I have a set I'm thinking of buying but I'm worried how good the black looks on gunmetal. Bronze would look good, so would gunmetal but black I'd have to see it first.


----------



## StraightSix (Oct 24, 2002)

Sorry no photoshop here, but black rims - I thought those went out of style two years ago? Never liked them anyway, makes the rims look small. If you're going to spend a load on wheels, why hide them with black paint - go the bronze, much better. Actually on gunmetal, I think classic silver looks the best yet.

J


----------



## scourge (Feb 27, 2003)

Black never goes out of style. I would think you would a picture straight on for the photoshop to work right.


----------



## Sami (Jan 21, 2003)

One of the finnish forum members made a pic. Makes the car look very dark...


----------



## Sami (Jan 21, 2003)

Another...


----------



## scourge (Feb 27, 2003)

Very foreboding. Perhaps a license plate that says "Vader" on it.


----------



## Kharne (Jul 14, 2003)

Where did you find those in black? I only find them in silver, white and gold.

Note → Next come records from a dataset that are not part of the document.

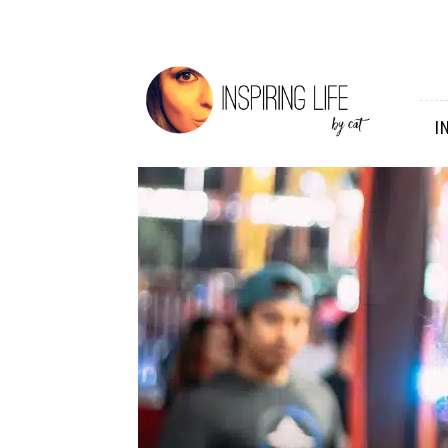
Inspiring
Life
I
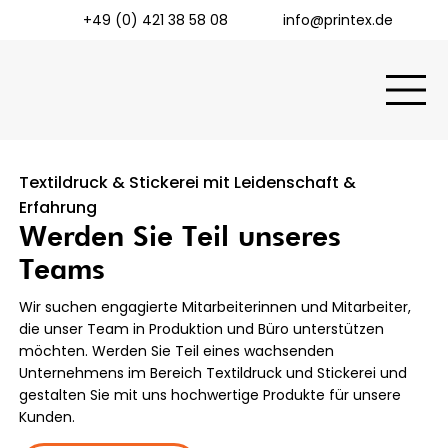
+49 (0) 421 38 58 08
info@printex.de
Textildruck & Stickerei mit Leidenschaft &
Erfahrung
Werden Sie Teil unseres
Teams
Wir suchen engagierte Mitarbeiterinnen und Mitarbeiter,
die unser Team in Produktion und Büro unterstützen
möchten. Werden Sie Teil eines wachsenden
Unternehmens im Bereich Textildruck und Stickerei und
gestalten Sie mit uns hochwertige Produkte für unsere
Kunden.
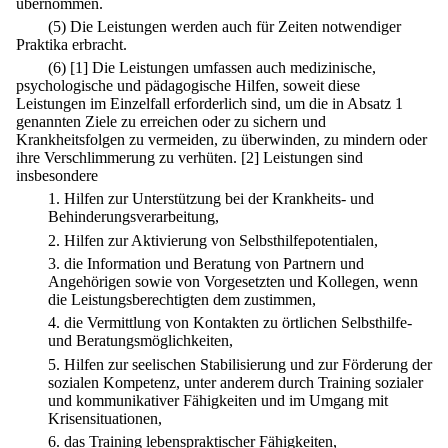
übernommen.
(5) Die Leistungen werden auch für Zeiten notwendiger
Praktika erbracht.
(6)
[1] Die Leistungen umfassen auch medizinische,
psychologische und pädagogische Hilfen, soweit diese
Leistungen im Einzelfall erforderlich sind, um die in Absatz 1
genannten Ziele zu erreichen oder zu sichern und
Krankheitsfolgen zu vermeiden, zu überwinden, zu mindern oder
ihre Verschlimmerung zu verhüten.
[2] Leistungen sind
insbesondere
1.
Hilfen zur Unterstützung bei der Krankheits- und
Behinderungsverarbeitung,
2.
Hilfen zur Aktivierung von Selbsthilfepotentialen,
3.
die Information und Beratung von Partnern und
Angehörigen sowie von Vorgesetzten und Kollegen, wenn
die Leistungsberechtigten dem zustimmen,
4.
die Vermittlung von Kontakten zu örtlichen Selbsthilfe-
und Beratungsmöglichkeiten,
5.
Hilfen zur seelischen Stabilisierung und zur Förderung der
sozialen Kompetenz, unter anderem durch Training sozialer
und kommunikativer Fähigkeiten und im Umgang mit
Krisensituationen,
6.
das Training lebenspraktischer Fähigkeiten,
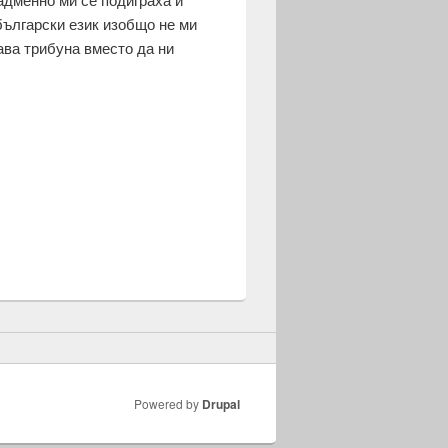
български език изобщо не ми
кава трибуна вместо да ни
Powered by
Drupal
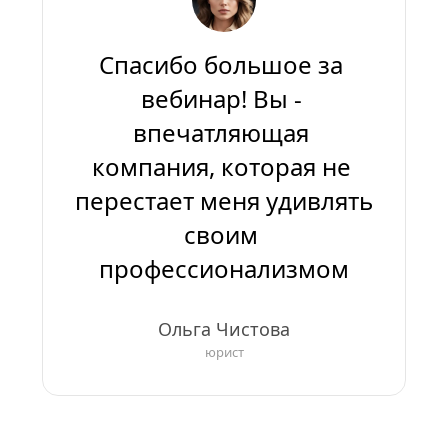
Спасибо большое за 
вебинар! Вы - 
впечатляющая 
компания, которая не 
перестает меня удивлять 
своим 
профессионализмом
Ольга Чистова
юрист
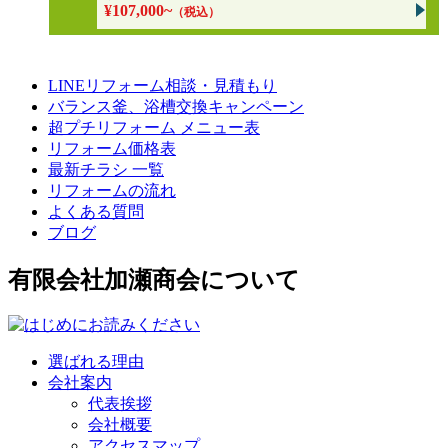
¥107,000~
（税込）
LINEリフォーム相談・見積もり
バランス釜、浴槽交換キャンペーン
超プチリフォーム メニュー表
リフォーム価格表
最新チラシ 一覧
リフォームの流れ
よくある質問
ブログ
有限会社加瀬商会について
選ばれる理由
会社案内
代表挨拶
会社概要
アクセスマップ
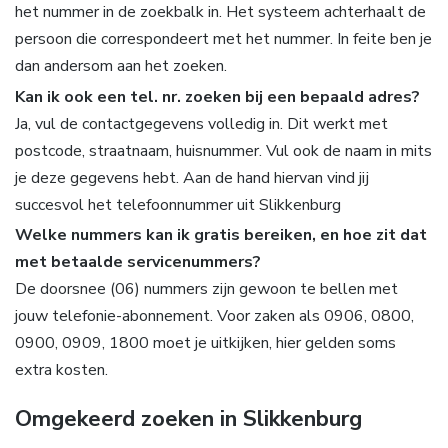
het nummer in de zoekbalk in. Het systeem achterhaalt de
persoon die correspondeert met het nummer. In feite ben je
dan andersom aan het zoeken.
Kan ik ook een tel. nr. zoeken bij een bepaald adres?
Ja, vul de contactgegevens volledig in. Dit werkt met
postcode, straatnaam, huisnummer. Vul ook de naam in mits
je deze gegevens hebt. Aan de hand hiervan vind jij
succesvol het telefoonnummer uit Slikkenburg
Welke nummers kan ik gratis bereiken, en hoe zit dat
met betaalde servicenummers?
De doorsnee (06) nummers zijn gewoon te bellen met
jouw telefonie-abonnement. Voor zaken als 0906, 0800,
0900, 0909, 1800 moet je uitkijken, hier gelden soms
extra kosten.
Omgekeerd zoeken in Slikkenburg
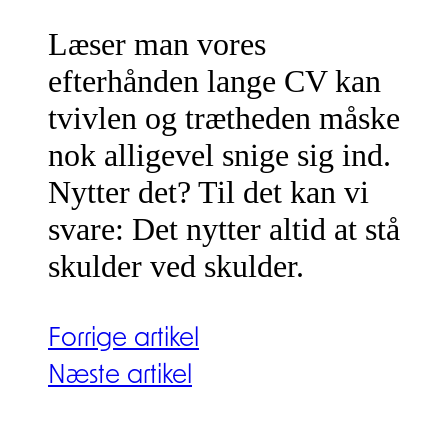
Læser man vores
efterhånden lange CV kan
tvivlen og trætheden måske
nok alligevel snige sig ind.
Nytter det? Til det kan vi
svare: Det nytter altid at stå
skulder ved skulder.
Forrige artikel
Næste artikel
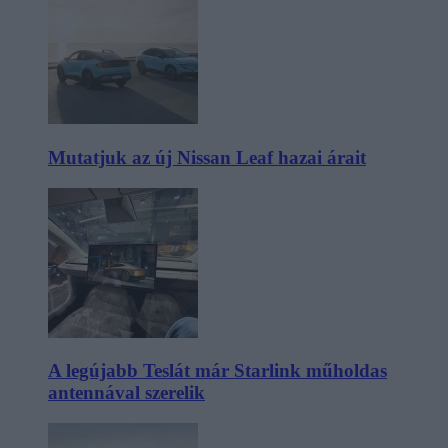
Mutatjuk az új Nissan Leaf hazai árait
A legújabb Teslát már Starlink műholdas
antennával szerelik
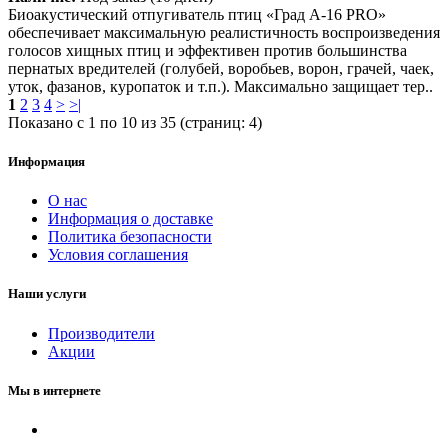
Биоакустический отпугиватель птиц «Град А-16 PRO»
обеспечивает максимальную реалистичность воспроизведения
голосов хищных птиц и эффективен против большинства
пернатых вредителей (голубей, воробьев, ворон, грачей, чаек,
уток, фазанов, куропаток и т.п.). Максимально защищает тер..
1
2
3
4
>
>|
Показано с 1 по 10 из 35 (страниц: 4)
Информация
О нас
Информация о доставке
Политика безопасности
Условия соглашения
Наши услуги
Производители
Акции
Мы в интернете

And to all: I need to find a good, preferably light weight (willing to forfeit that) all black wheel, much like the one above. Any suggestions?


----------



## Sami (Jan 21, 2003)

Kharne said:


> *Where did you find those in black? I only find them in silver, white and gold.*


Special edition, only 200 sets made. Price also reflects that...



Kharne said:


> *And to all: I need to find a good, preferably light weight (willing to forfeit that) all black wheel, much like the one above. Any suggestions? *


Volk has good black wheels but they are pricey as well. MSRP over $1000 per wheel.


----------



## tyndago (Dec 21, 2002)

On my screen looks really weird....


Bronze TE-37 18" look phat on a gunmetal R32... 17" GTLM4 are ok

Right Steve ? http://www.sportcompactcarweb.com/features/0307scc_mitchgtr_hold/index.html


----------



## tyndago (Dec 21, 2002)

Also the 18 x 9.5 black LMGT4 with center cap weigh 19 lbs on the bathroom scale


----------



## Sami (Jan 21, 2003)

tyndago said:


> *Also the 18 x 9.5 black LMGT4 with center cap weigh 19 lbs on the bathroom scale *


Thanks Sean for the pics and the weight info.

I would hate to with 18" but I might have to. I'm going to Finland next month and I will bring back new brakes for my car. 4 piston Alcon calibers, front and rear, not decided on the size of the brakediscs but propably big enough to have trouble with 17" wheels. Right now the quote is for 380x32 and 325x28 discs.

We'll first install the brakes and then measure the whole thing to figure out proper offset. All the offset recommendations I've gotten so far are based on the looks, not handling.


----------



## Kharne (Jul 14, 2003)

I've only found the GT4's in black with an offset of +12. Can they even fit on an R32?


----------



## EVO8 (Jun 10, 2003)

Kharne said:


> *I've only found the GT4's in black with an offset of +12. Can they even fit on an R32? *


good question, 

probly not?


----------



## Sami (Jan 21, 2003)

EVO8 said:


> *good question,
> 
> probly not? *


According to Sean, they don't look that well on a R32. I've decided to go with bronze TE-37's. Fitting in new brakes as well so decided to go with 18" instead of 17".


----------



## Kharne (Jul 14, 2003)

I'm seen other colored LM GT4s on R32's and they look quite nice. I'm just curious if I'm missing something with only finding +12 offest wheels.


----------



## Sami (Jan 21, 2003)

Kharne said:


> *I'm seen other colored LM GT4s on R32's and they look quite nice. I'm just curious if I'm missing something with only finding +12 offest wheels. *


Black GT4's are only available in +12. I'd rather get GT4's than TE-37's but more expensive and harder to get. If anyone can get 18x9, +22 wheels, now is the time to let me know as I'm about to order the TE-37's.


----------



## EVO8 (Jun 10, 2003)

just go with the TE37's


----------



## Kharne (Jul 14, 2003)

Well that's bunk. I guess I'll have to find another jet black wheel.


----------